Sanguineti invece assegna la prorità ecdotica ai testimoni della tradizione settentrionale, dalla quale sarebbe derivata quella tosco-fiorentina (Sanguineti ha in tempi recenti mutato la propria posizione, affermando che la procedura più ragionevole per il poema sia quella di attenersi alla veste formale di un testimone vicino alla lingua e all’antichità dell’autore).
fideismo e scetticismo:
Da un lato, chi crede che sia possibile razionalizzare in termini stemmatici pressochè qualunque tradizione testuale e che il metodo neo-lachmanniano consenta nella maggior parte delle situazioni di fissare il testo su basi sufficientemente sicure e oggettive; dall’altro, chi osserva come quasi tutte le operazioni ecdotiche ricadano nel dominio del iudicium e come nelle tradizioni dei testi gli elementi imponderabili siano tali e tanti da rendere arbitraria qualunque ricostruzione a norma lachmanniana.
Le ragioni degli scettici sono difficilmente contestabili.
L’inquietudine causata dall’alta probabilità della contaminazione può almeno in parte trovare conforto in due ordini di considerazioni:
* di rado si trasmettono per contaminazione lacune o guasti macroscopici
* la quantità di errori comuni resta indicativa di una relazione, così è legittimo supporre che un testimone abbia più errori in comune con i propri affini (trasmissione verticale) di quanti non ne abbia con i testi con cui ha interagito su linee orizzontali.

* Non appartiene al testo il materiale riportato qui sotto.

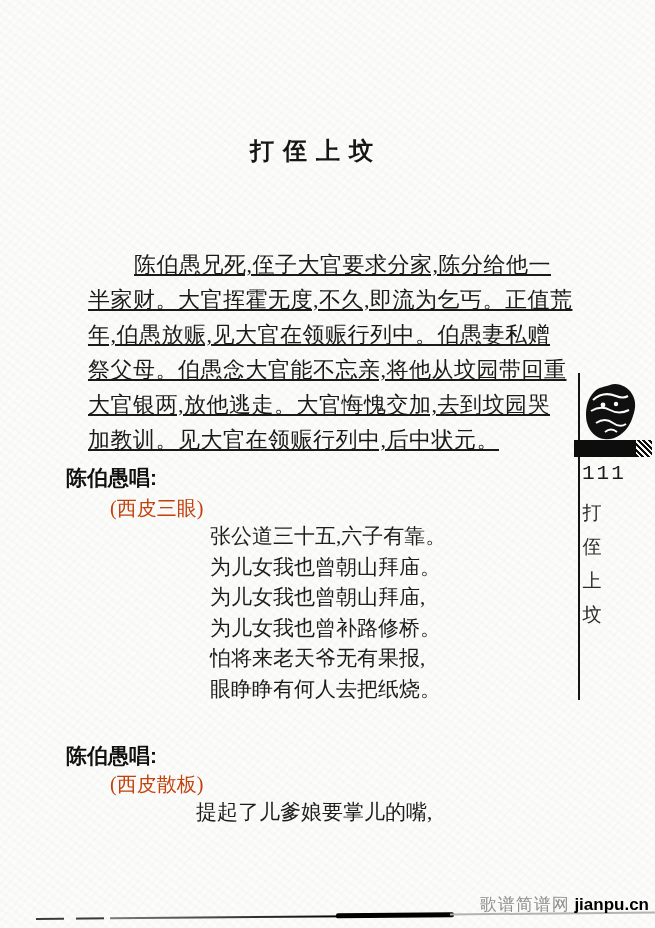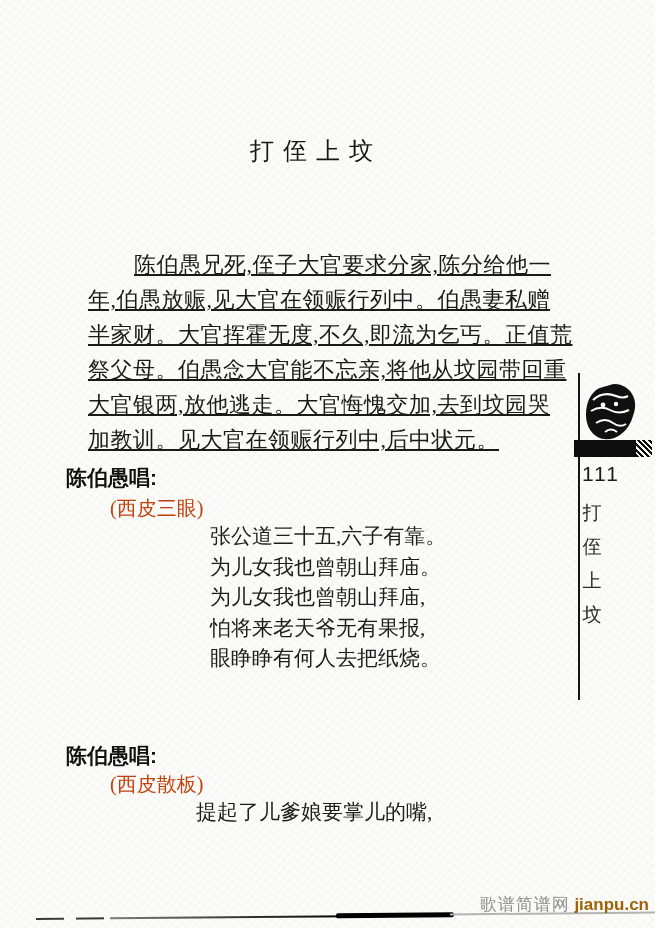--- a/index.html
+++ b/index.html
@@ -20,21 +20,21 @@
     background:
       repeating-linear-gradient(37deg, rgba(0,0,0,0.012) 0 3px, rgba(255,255,255,0) 3px 7px),
       repeating-linear-gradient(-49deg, rgba(0,0,0,0.010) 0 2px, rgba(255,255,255,0) 2px 6px);
     pointer-events: none;
   }
 
   .title {
     position: absolute;
     left: 250px; top: 135px;
     font-size: 24px;
-    font-weight: 400;
+    font-weight: 700;
     letter-spacing: 9px;
     white-space: nowrap;
     color: #161616;
   }
 
   .synopsis {
     position: absolute;
     left: 88px; top: 247px;
     width: 446px;
     font-size: 22px;
@@ -95,21 +95,21 @@
     width: 78px; height: 17px;
     background:
       linear-gradient(to right,
         #0d0d0d 0 62px,
         rgba(13,13,13,0) 62px 100%),
       repeating-linear-gradient(45deg, #0d0d0d 0 2px, rgba(0,0,0,0) 2px 4px);
   }
   .page-number {
     position: absolute;
     left: 582px; top: 462px;
-    font-family: Liberation Sans, sans-serif;
+    font-family: Liberation Mono, monospace;
     font-size: 21px;
     letter-spacing: 2px;
     color: #1b1b1b;
   }
   .vertical-title {
     position: absolute;
     left: 581px; top: 500px;
     width: 22px;
     display: flex;
     flex-direction: column;
@@ -150,44 +150,45 @@
   }
 
   .watermark {
     position: absolute;
     right: 6px; top: 893px;
     font-family: "Liberation Sans", sans-serif;
     font-size: 17px;
     white-space: nowrap;
   }
   .wm-name { color: #8f8f8f; letter-spacing: 1px; }
-  .wm-url  { color: #a16207; font-weight: bold; }
+  .wm-url  { color: #000000; font-weight: bold; }
 </style>
 </head>
 <body>
 
 <div class="page">
 
   <h1 class="title">打侄上坟</h1>
 
   <div class="synopsis">
     <div class="syn-line indent">陈伯愚兄死,侄子大官要求分家,陈分给他一</div>
+    <div class="syn-line">半家财。大官挥霍无度,不久,即流为乞丐。正值荒</div>
     <div class="syn-line">年,伯愚放赈,见大官在领赈行列中。伯愚妻私赠</div>
-    <div class="syn-line">半家财。大官挥霍无度,不久,即流为乞丐。正值荒</div>
     <div class="syn-line">祭父母。伯愚念大官能不忘亲,将他从坟园带回重</div>
     <div class="syn-line">大官银两,放他逃走。大官悔愧交加,去到坟园哭</div>
     <div class="syn-line">加教训。见大官在领赈行列中,后中状元。</div>
   </div>
 
   <div class="singer s1-singer">陈伯愚唱:</div>
   <div class="tune s1-tune">(西皮三眼)</div>
   <div class="verses s1-verses">
     <div class="verse-line">张公道三十五,六子有靠。</div>
     <div class="verse-line">为儿女我也曾朝山拜庙。</div>
     <div class="verse-line">为儿女我也曾朝山拜庙,</div>
+    <div class="verse-line">为儿女我也曾补路修桥。</div>
     <div class="verse-line">怕将来老天爷无有果报,</div>
     <div class="verse-line">眼睁睁有何人去把纸烧。</div>
   </div>
 
   <div class="singer s2-singer">陈伯愚唱:</div>
   <div class="tune s2-tune">(西皮散板)</div>
   <div class="verses s2-verses">
     <div class="verse-line">提起了儿爹娘要掌儿的嘴,</div>
   </div>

In tal senso, il metodo di Lachmann si configura come il presupposto della filologia scientifica, giacchè svolge quanto meno un imprescindibile ruolo preparatorio e ausiliario: inquadramento generale della tradizione, semplificazione e scrematura non arbitraria dei dati, freno all’eccessiva libertà del iudicium, verifica di scelte e congetture.